Don't be discouraged, however, because there is plenty of help and assistance available in negotiating this process.
Finally, be aware of the vulnerability of your decision-making when in conflict with other concerns. In the face of death, many patients will do almost anything to live, but new questions are being raised about whether we can afford the growing cost of end-of-life care. "There's a tremendous pressure now to reduce care to numbers as though there's an algorithm for every decision," says Dr. Jerome Groopman, professor of medicine at Harvard University. "When you look at Medicare data on expenditures at end-of-life and what is very glibly termed "waste," 30 percent of all care is waste. That's the new mantra. It's very hard to know what that means. And it's very hard to bring that out of Washington and into a hospital and at the bedside, with a single individual facing death."
In other words, plan your care, or others will plan for you, with what may be unacceptable results.
1 comment:
I am an elder law attorney and I do Life Care Planning.
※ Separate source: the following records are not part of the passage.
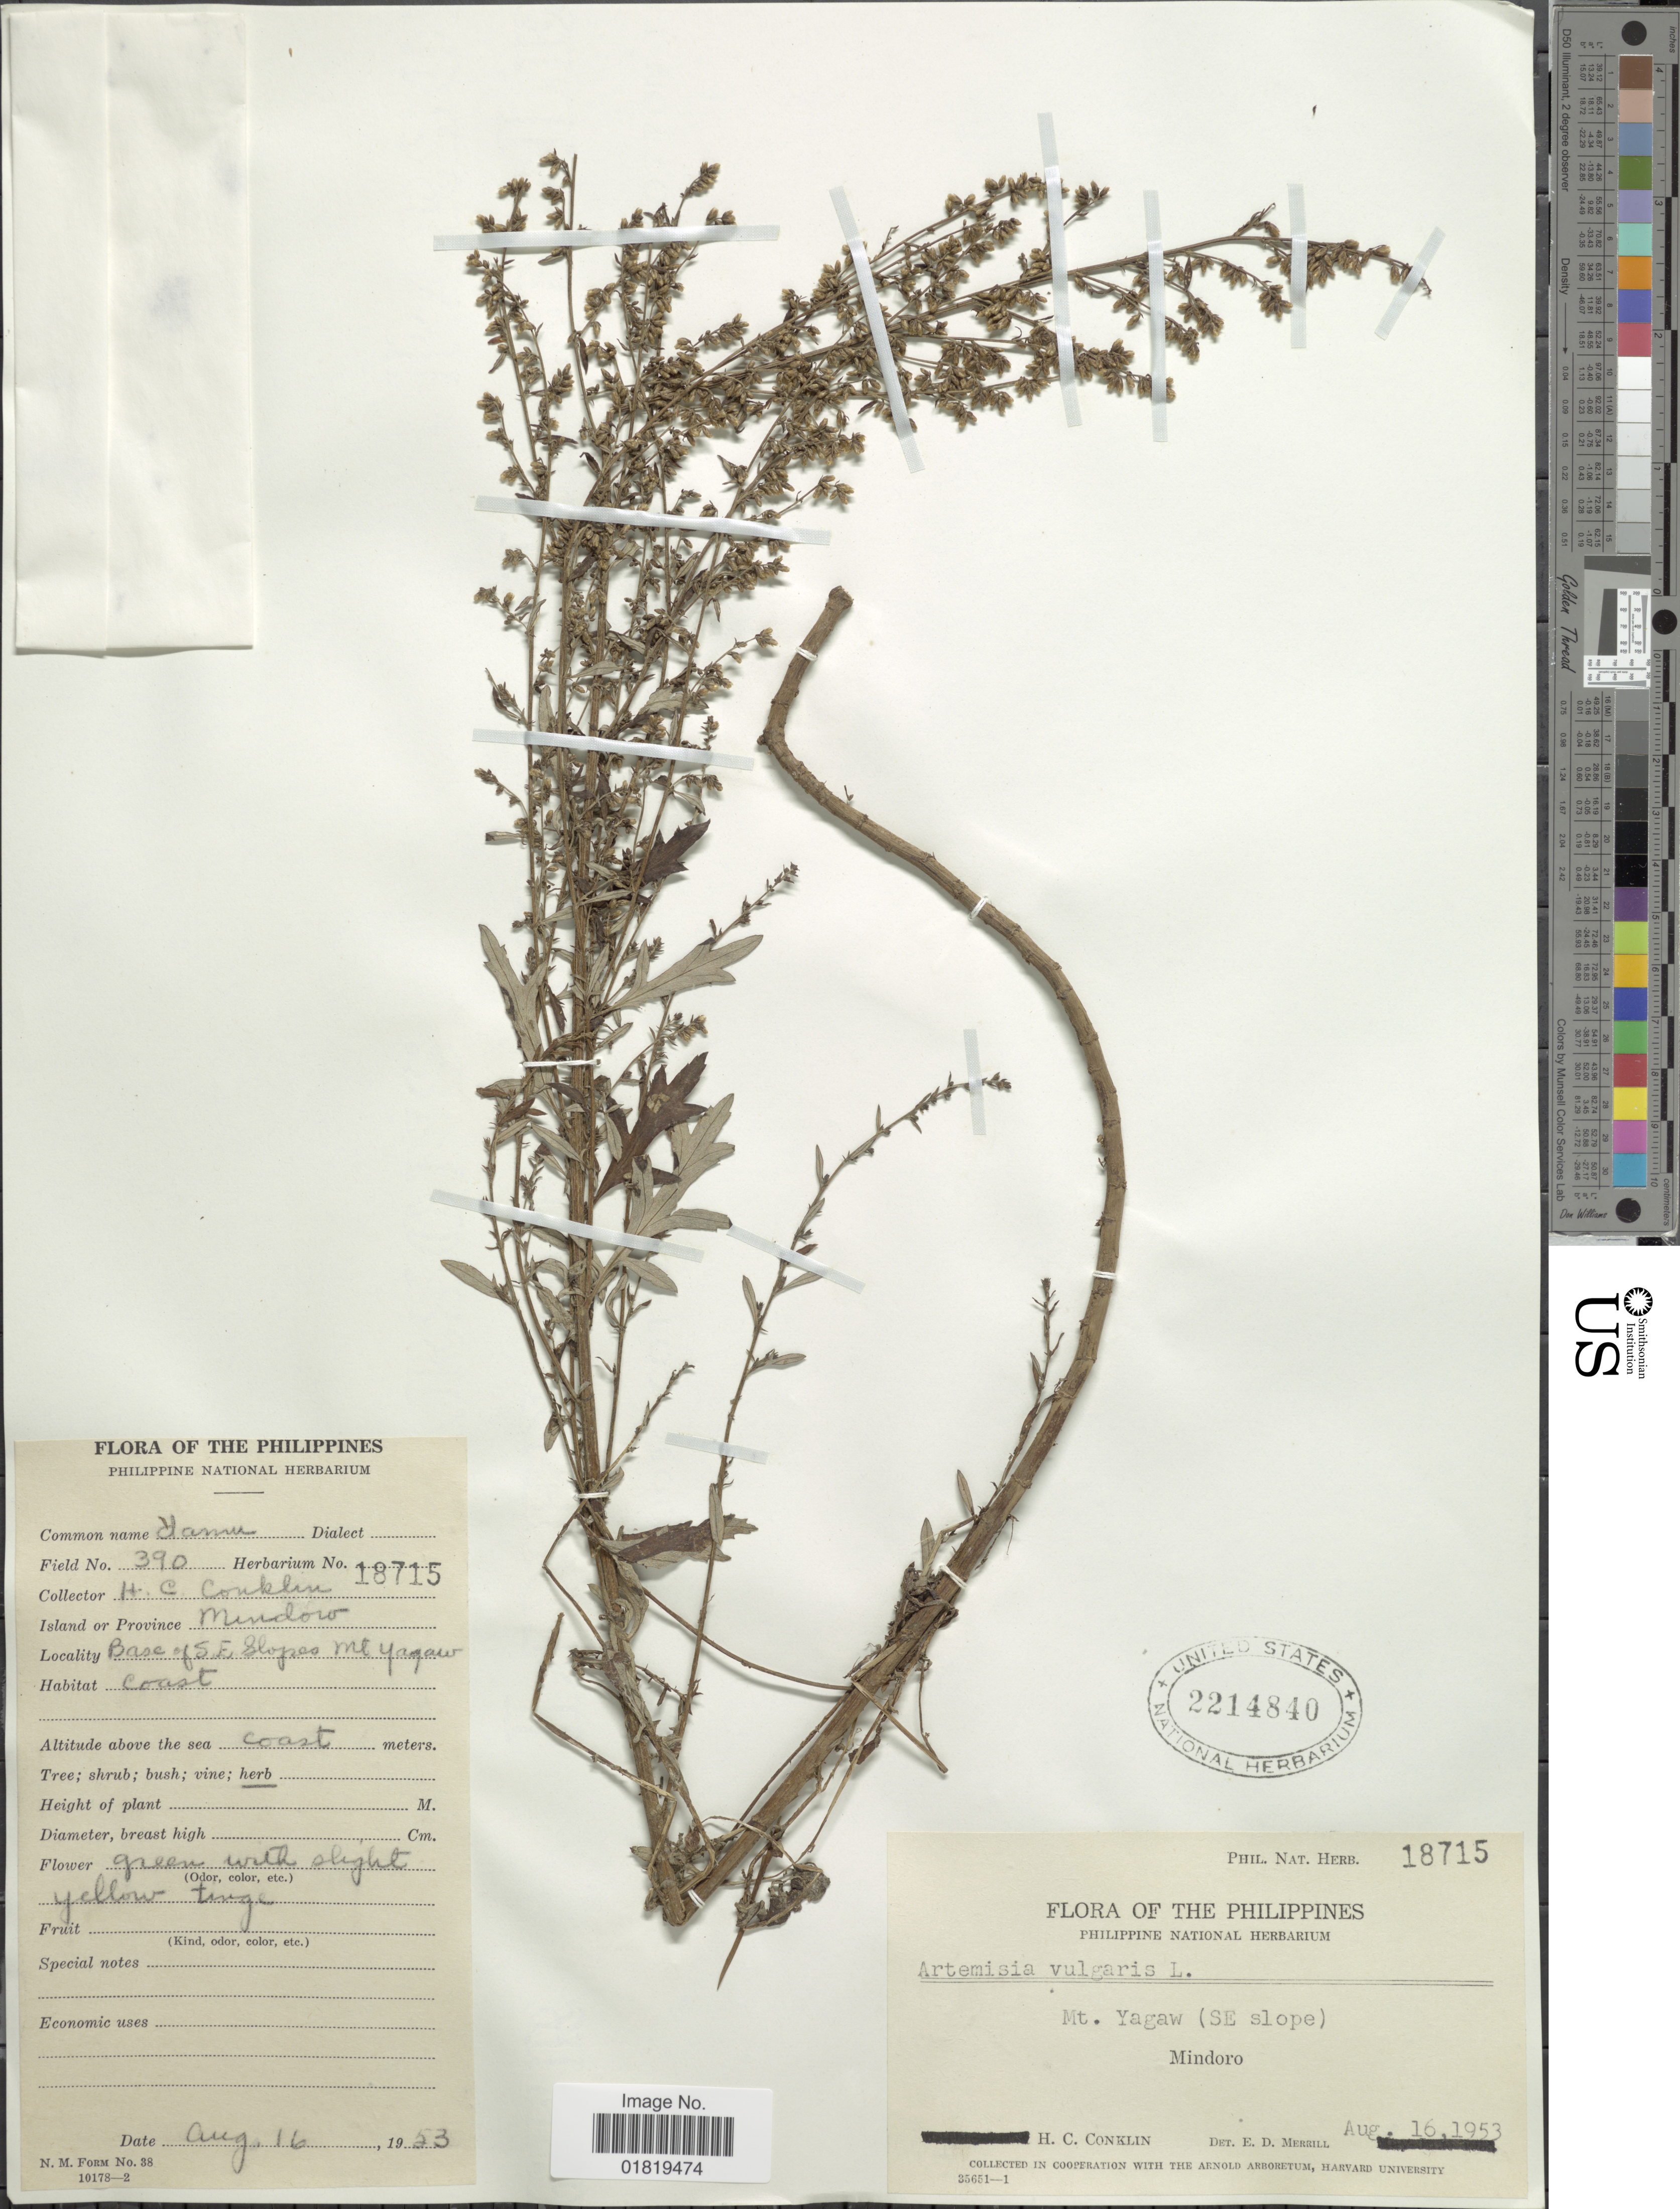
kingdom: Plantae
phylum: Tracheophyta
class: Magnoliopsida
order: Asterales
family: Asteraceae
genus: Artemisia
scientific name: Artemisia vulgaris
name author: L.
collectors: H. Conklin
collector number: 390/18715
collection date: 1953-08-16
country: Philippines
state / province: Mimaropa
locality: Mt. Yagaw (SE slope), Mindoro, base of S. E. slopes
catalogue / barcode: US 2214840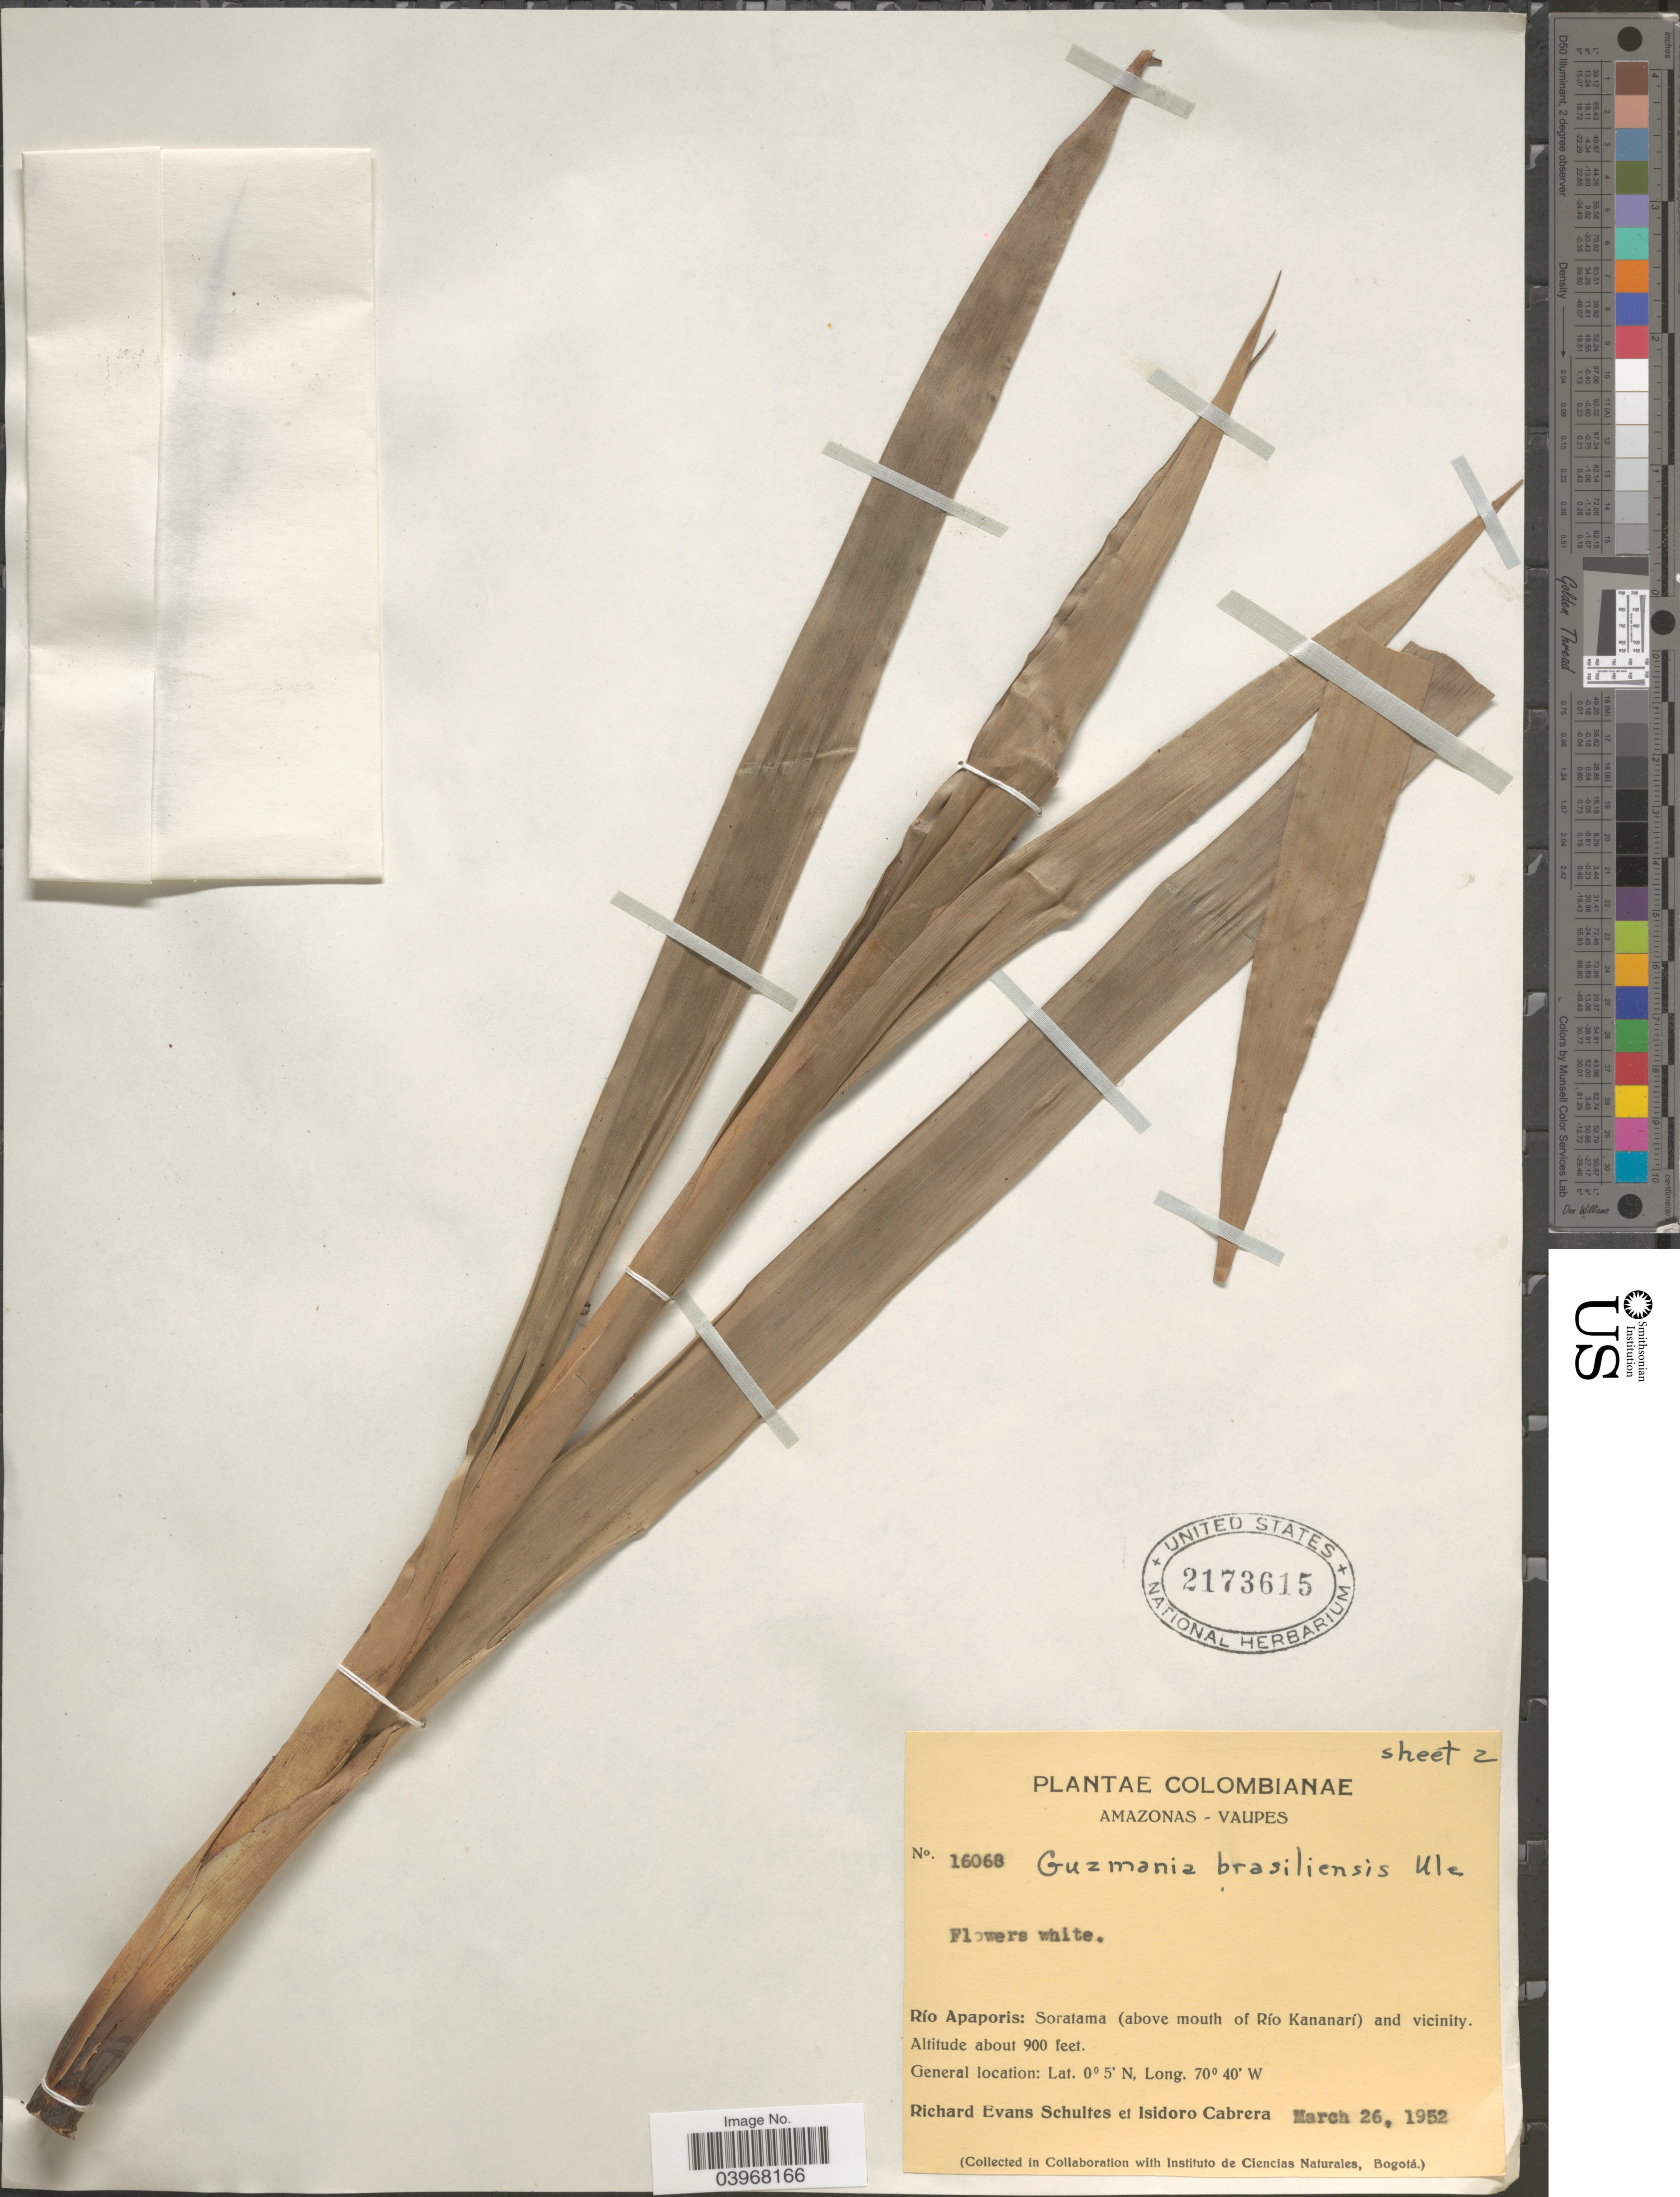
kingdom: Plantae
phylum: Tracheophyta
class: Liliopsida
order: Poales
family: Bromeliaceae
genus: Guzmania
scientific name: Guzmania brasiliensis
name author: Ule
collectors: R. E. Schultes & I. Cabrera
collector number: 16068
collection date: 1952-03-26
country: Colombia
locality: Amazonas - Vaupes. Río Apaporis: Soratama (above mouth of Río Kananarí) and vicinity.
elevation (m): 274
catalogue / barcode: US 2173615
My clients really need to hear the message you put out there about end of life planning. Especially people confronted with dementia. Which end of life choices do we honor? The ones made while cognizant or the ones made after onset of dementia and paranoia? I would think we would honor the ones made while cognizant but our laws don't differentiate. Usually its most recent. It causes a lot of problems with regard to who should make decision, and what decisions ultimately should control.